JUANA SUMMERS, HOST:
This week, the State of Florida launched a criminal investigation into OpenAI over accusations that ChatGPT advised the alleged gunmen in a mass shooting at Florida State University last year. That investigation comes amid growing scrutiny of the potential harms AI chatbots can pose and questions over how to hold the companies that make them accountable. NPR's Shannon Bond joins us now. Hey.
SHANNON BOND, BYLINE: Hey, Juana.
SUMMERS: So, Shannon, start by just telling us more about this investigation into that shooting in Florida.
BOND: Yeah. This happened on FSU's Tallahassee campus just over a year ago. Two people died and five were wounded, and the alleged shooter is facing multiple charges. Now, Florida Attorney General James Uthmeier says records show this person sought advice from ChatGPT before the shooting. He asked about what type of gun, what type of ammunition to use. He asked when to go to campus to encounter the most people. And Uthmeier had already started a civil inquiry over this shooting. Now he is looking at whether OpenAI should be held criminally liable.
SUMMERS: What do we know about how OpenAI handles these types of situations?
BOND: Yeah. That's a question a lot of people have, including the Florida attorney general. In a statement to NPR, an OpenAI spokesperson called this shooting at FSU a tragedy but says the company is not responsible. She said, in this case, ChatGPT gave the kind of factual responses to questions that could be found anywhere online. And the spokesperson says after the shooting, the company identified an account connected to the suspect and shared that information with law enforcement.
Now, more generally, OpenAI has said it has this system that flags conversations that involve potential harm to human reviewers, then the company will, in some cases, alert law enforcement. But we don't know if this account was internally flagged before the shooting. But Juana, this is just the latest incident that's raising these questions about how AI companies handle these kinds of risks.
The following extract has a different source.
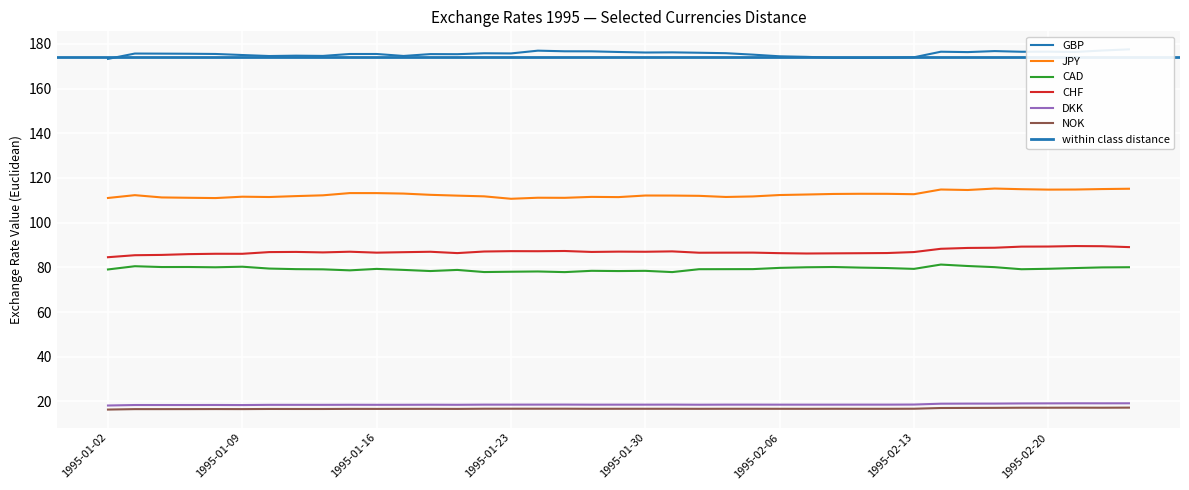

What is the spread (max minus min) of values at 1995-02-23?

160.3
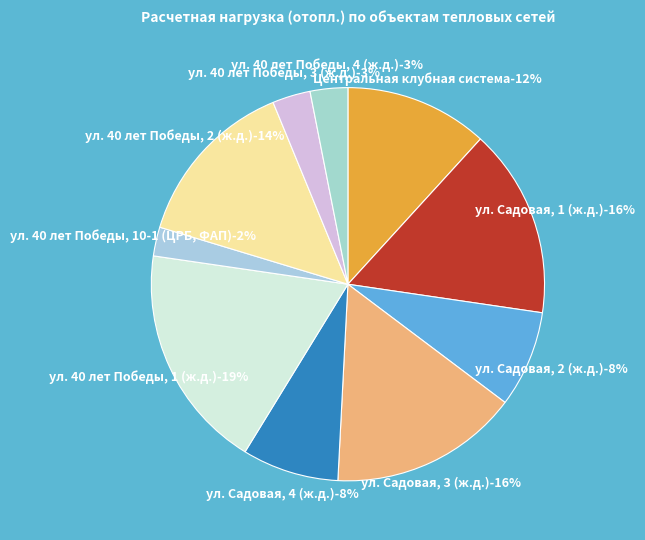

The ул. 40 лет Победы, 2 (ж.д.) slice represents 27% of the pie. True or false?

False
SUMMERS: Right. Well, just how big of an issue is this for AI companies?
BOND: Well, they're facing multiple lawsuits, alleging chatbots have contributed to a variety of harms, and that includes a lawsuit against OpenAI over a different mass shooting that happened in British Columbia in February. And that alleged shooter also discussed gun violence with ChatGPT. Now, according to Canadian court filings, OpenAI's internal systems flagged these chats. Staffers were alarmed enough to recommend alerting law enforcement, but company leaders decided not to, and ChatGPT banned the user. Now, OpenAI has said it's overhauling its protocol for referring accounts to law enforcement after this.
I spoke with Janet Haven, who's executive director of Data & Society, an independent research institute. And she says, you know, this question of addressing safety - it really has to start before the debate over when to notify authorities. She says this is about the way that AI chatbots interact with users in the first place.
JANET HAVEN: Chatbots are designed to be agreeable and validating, and that can become really dangerous when users are spiraling or contemplating harmful actions.
BOND: And she says any policy or regulation thinking about safety needs to look at those design choices that happened at the very beginning, as well.
SUMMERS: And what would it look like to focus on design choices?
BOND: Well, you know, people often say these, you know, AI tools, chatbots are essentially black boxes. There's just a lot we don't know about what is happening. And so one thing advocates are pushing for is more transparency into how AI tools are designed, how they're tested and then also calling for auditing that will allow us to understand how they perform once they're released to the public.
I spoke with Alondra Nelson. She worked on AI policy in the Biden administration, and she's now at the Institute for Advanced Study. And she says that kind of transparency would be a really key step in safety and in understanding how to even begin to craft regulations. And she says it should not be left up to the companies to decide what the public knows about these tools. And also, it shouldn't be for us to only learn about these really tragic cases - right? - like, when there's an investigation or a lawsuit.
SUMMERS: Yeah. That's NPR's Shannon Bond. Thanks.